ЭВ: — Если говорить об опасности коррупции, то это использование бюджетных средств. Как показывают социологические исследования, коррупции наиболее подвержены такие области, как закупки для государственных муниципальных нужд. Это нецелевое использование бюджетных средств. Также это наиболее капиталоемкие отрасли, как строительство, жилищно-коммунальное хозяйство, те сферы, где крутятся серьезные бюджетные средства.

НК: — По-моему, 94-й федеральный закон, как раз, был и призван для того, чтобы снизить эту коррупционную составляющую в государственных закупках. Открытые аукционы, электронные торги. Однако практика показывает, что это не только не снижает эту составляющую, но и усиливает. Люди находят такие лазейки, о которых пять лет назад никто и знать не знал.

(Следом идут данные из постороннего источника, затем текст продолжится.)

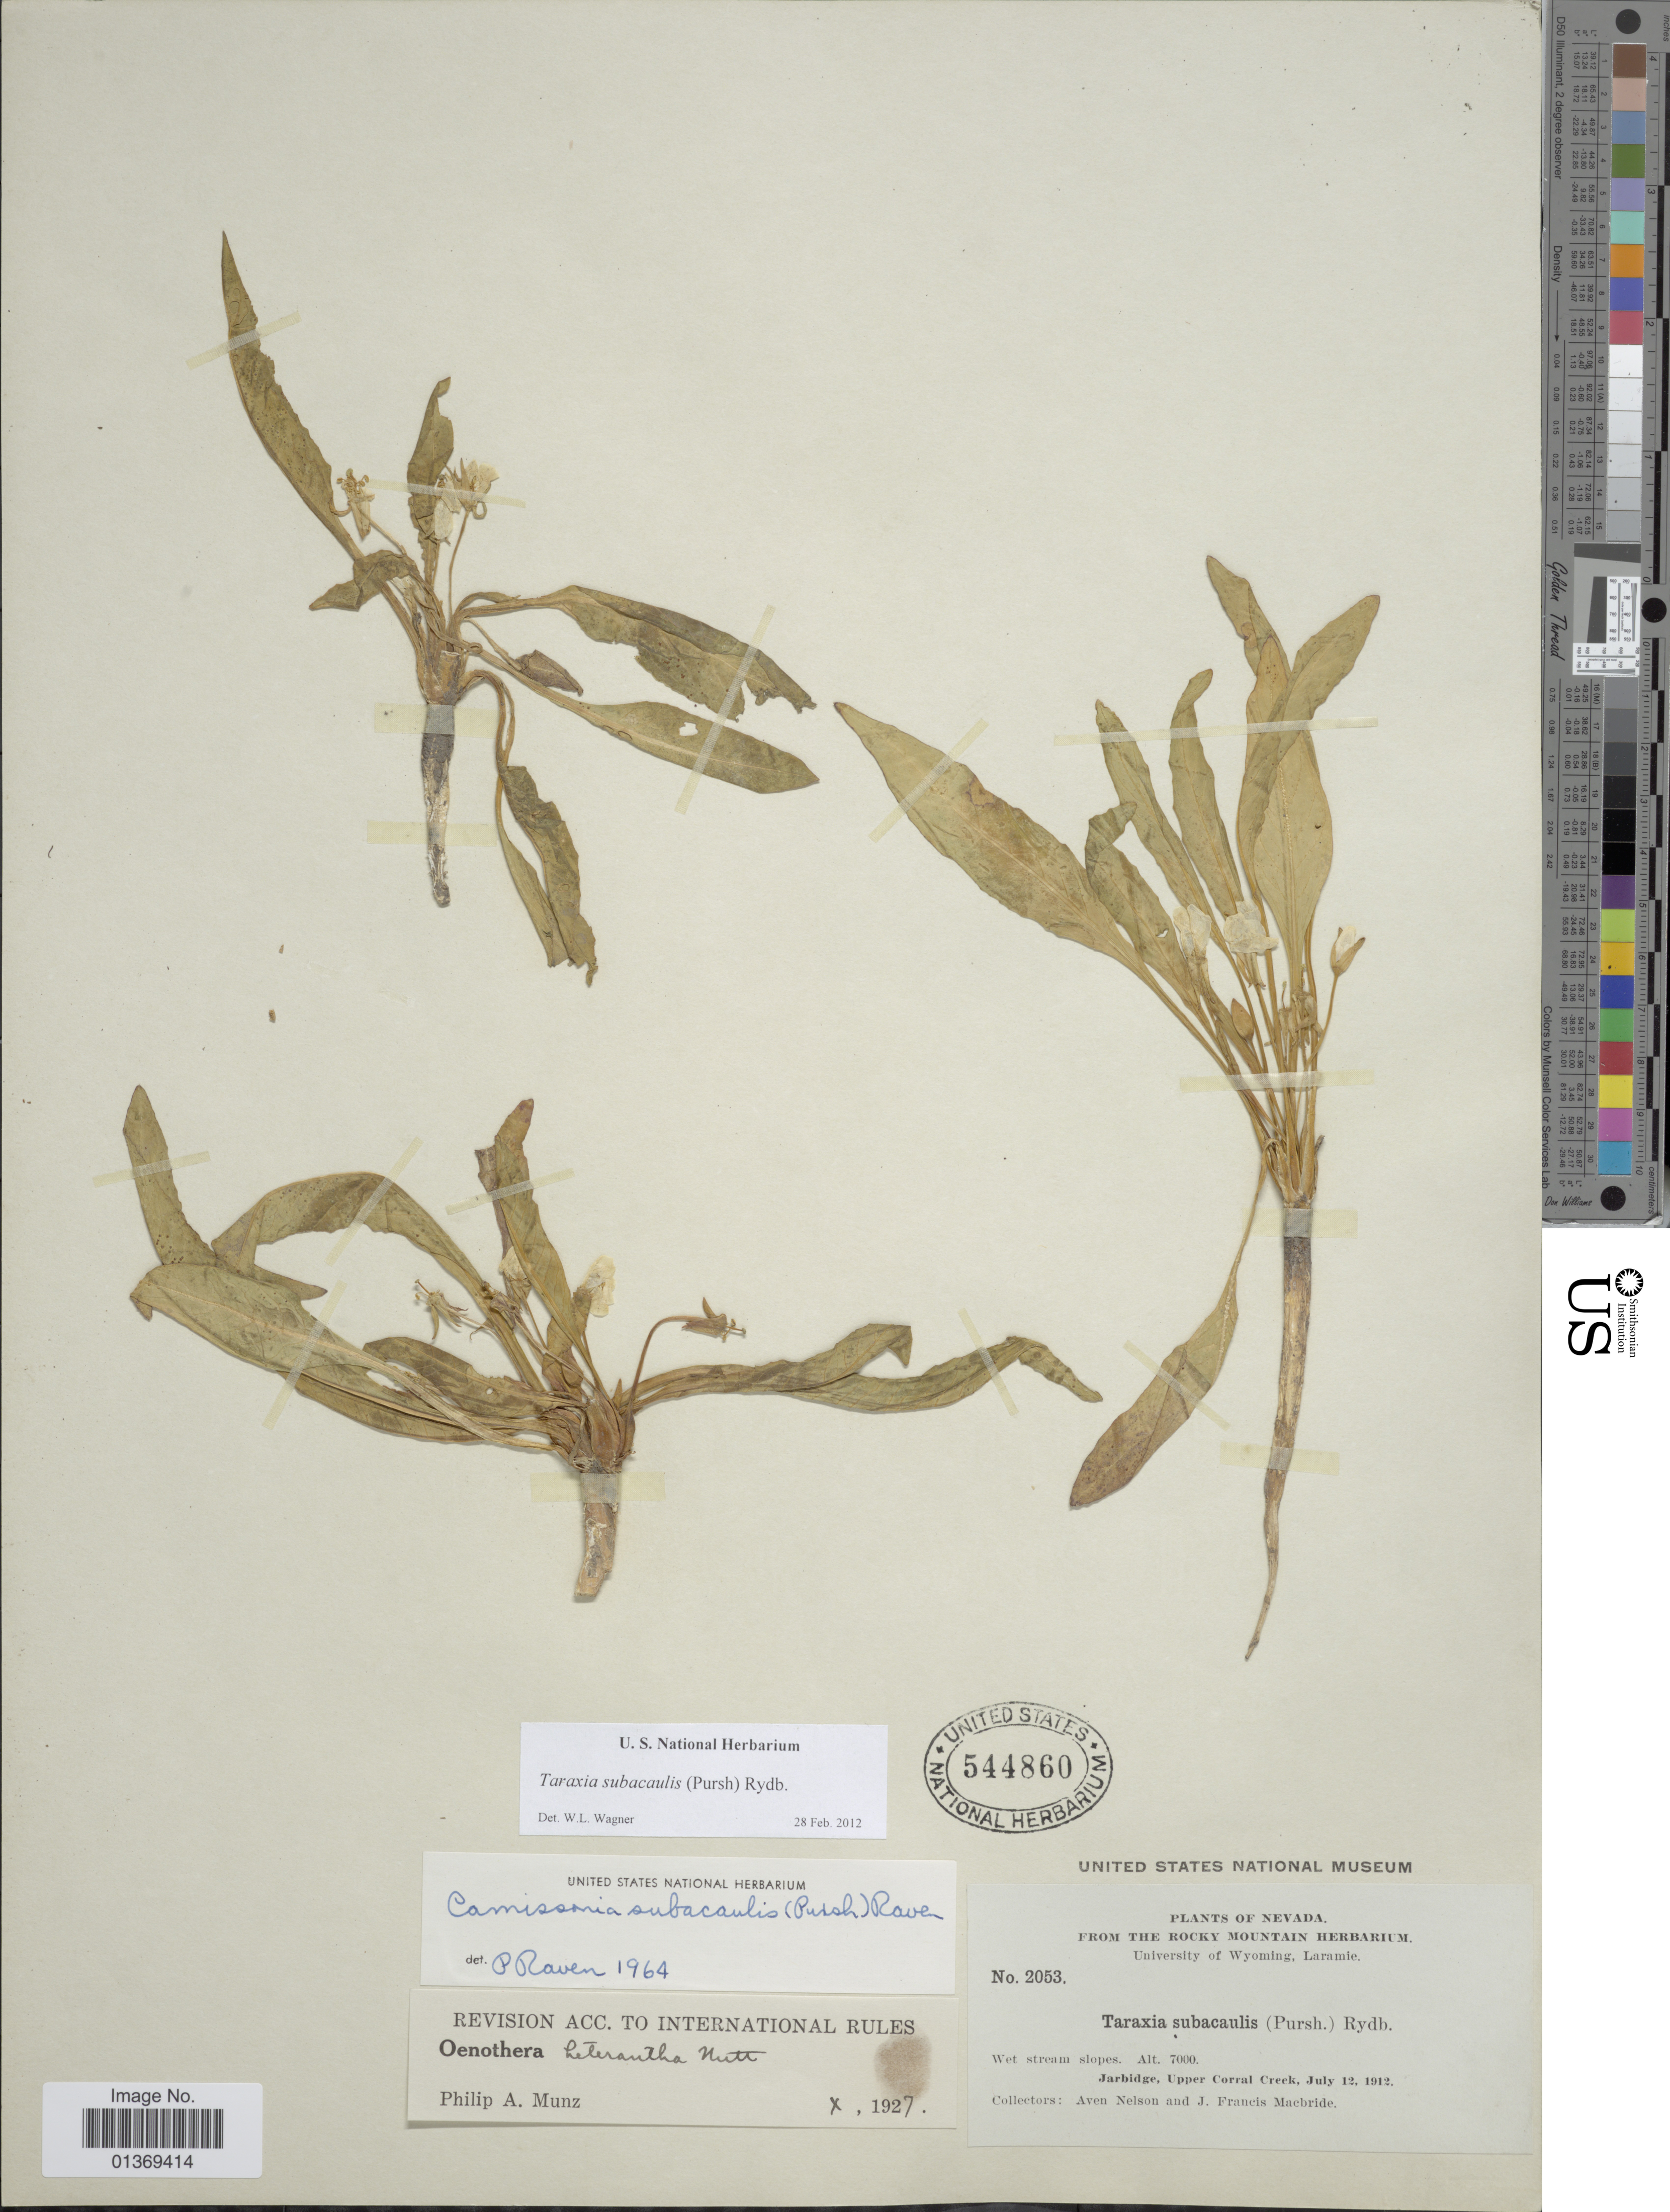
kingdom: Plantae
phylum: Tracheophyta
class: Magnoliopsida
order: Myrtales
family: Onagraceae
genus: Taraxia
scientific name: Taraxia subacaulis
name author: (Pursh) Rydb.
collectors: A. Nelson & J. F. Macbride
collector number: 2053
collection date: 1912-07-12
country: United States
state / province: Nevada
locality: Jarbridge, Upper Corral Creek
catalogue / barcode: US 544860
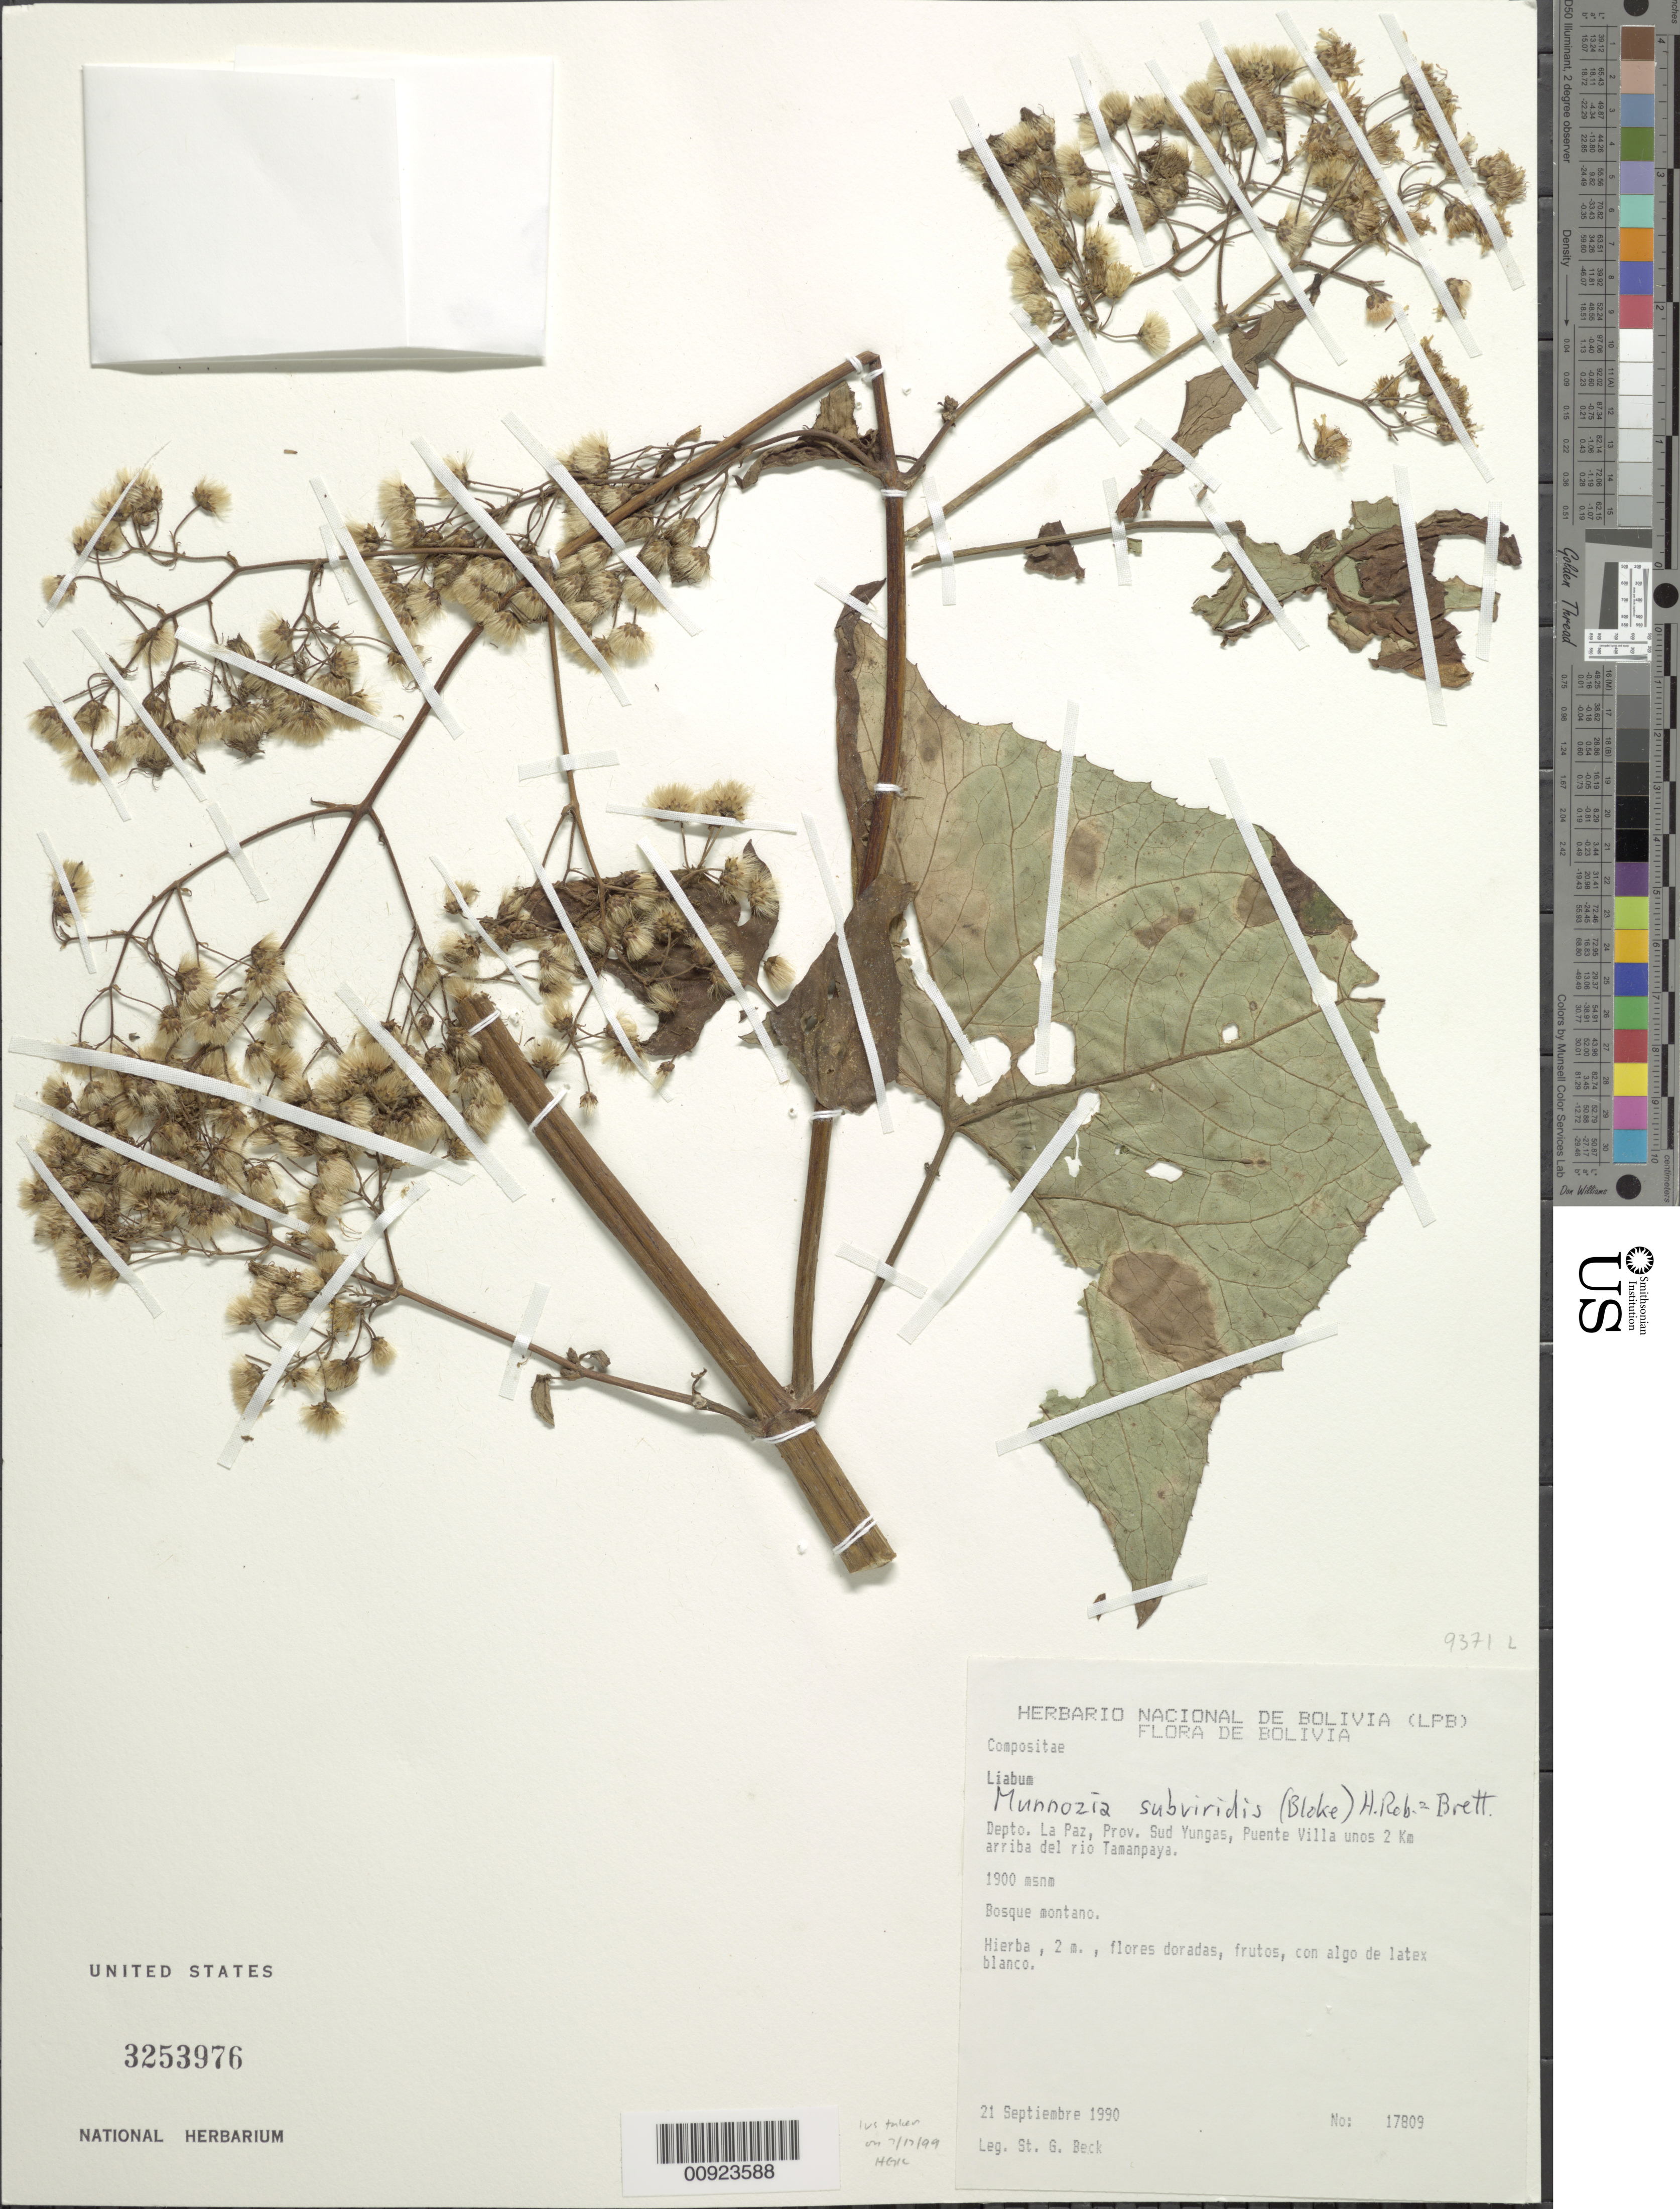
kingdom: Plantae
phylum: Tracheophyta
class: Magnoliopsida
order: Asterales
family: Asteraceae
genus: Munnozia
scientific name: Munnozia subviridis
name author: (Blake) H. Rob. & Brettell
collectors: S. G. Beck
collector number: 17809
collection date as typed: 21 September 1990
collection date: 1990-09-21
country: Bolivia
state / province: La Paz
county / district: Sud Yungas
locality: Puente Villa unos 2km arriba del rio Tamanpaya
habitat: Bosque montano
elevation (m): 1900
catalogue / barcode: US 3253976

ЭВ: — Девяносто четвертый закон имел достаточно много недостатков, но нельзя закрывать глаза и на положительную сторону принятия этого закона. Прежде всего, принятие этого закона позволило в какой-то мере упорядочить сферу государственных муниципальных закупок. До этого ведь вообще не было никаких правил. Практика применения 94-го закона показала и его слабые стороны. В начале были предприняты меры по изменениям в этот закон, а затем и по разработке нового закона, который принят Государственной думой, о федеральной контрактной системе. Этот закон и призван устранить недостатки, которые были в 94-м законе, и повысить эффективность государственных закупок.

НК: — А нельзя изначально принимать законопроект на такой стадии, чтобы уже не вносить туда поправок? Ведь ваш комитет как раз и занимается тем, что просчитывает все коррупционные риски будущих законов.

ЭВ: — Закон об антикоррупционной экспертизе нормативно-правовых актов и их проектов появился только в 2009-м году. До этого не был установлен порядок, при котором законы подвергались бы подобной экспертизе. Эта беда и привела к тому, что во многих нормативных актах содержались коррупциогенные факторы. Почему это не было сделано сразу? Опыт государственного строительства новой России все эти двадцать лет только вырабатывался. Законы, которые принимаются сейчас, уже лишены тех недостатков, которые были в 90-е годы и в начале 2000-х годов.

НК: — Еще лет 15−20 назад самыми коррупционными профессиями считались судьи, врачи и учителя. Наверняка вам знакома эта статистика. Мы начинаем бороться с этим явлением. Судьям мы повышает зарплату, причем кратно. Но при этом ни врачей, ни учителей это повышение не касается. И как там процветала так называемая бытовая коррупция, так и процветает. Как нищенствовали учителя и врачи, так и нищенствуют. Более того, буквально несколько дней Верховный суд Российской Федерации рассмотрел проект о коррупционных преступлениях и постановил не считать взяткой плату за реализацию профессиональных навыков, например, за лечение пациентов или оказание образовательных услуг. И теперь под определение взятки будут попадать только деньги, которые мы даем учителям или врачам.

ЭВ: — У нас Верховный суд — не нормотворческий орган. Они не принимают законы, они только толкует те нормы, которые уже приняты Государственной думой. Это первое. Второе. Оценки распространенности коррупционных правонарушений основывались, прежде всего, на уголовно-правовой статистике. Поэтому много лет существовало заблуждение, когда наиболее коррупционными у нас считались правоохранительные службы и те области, где распространена бытовая коррупция: врачи, учителя, работники ГАИ.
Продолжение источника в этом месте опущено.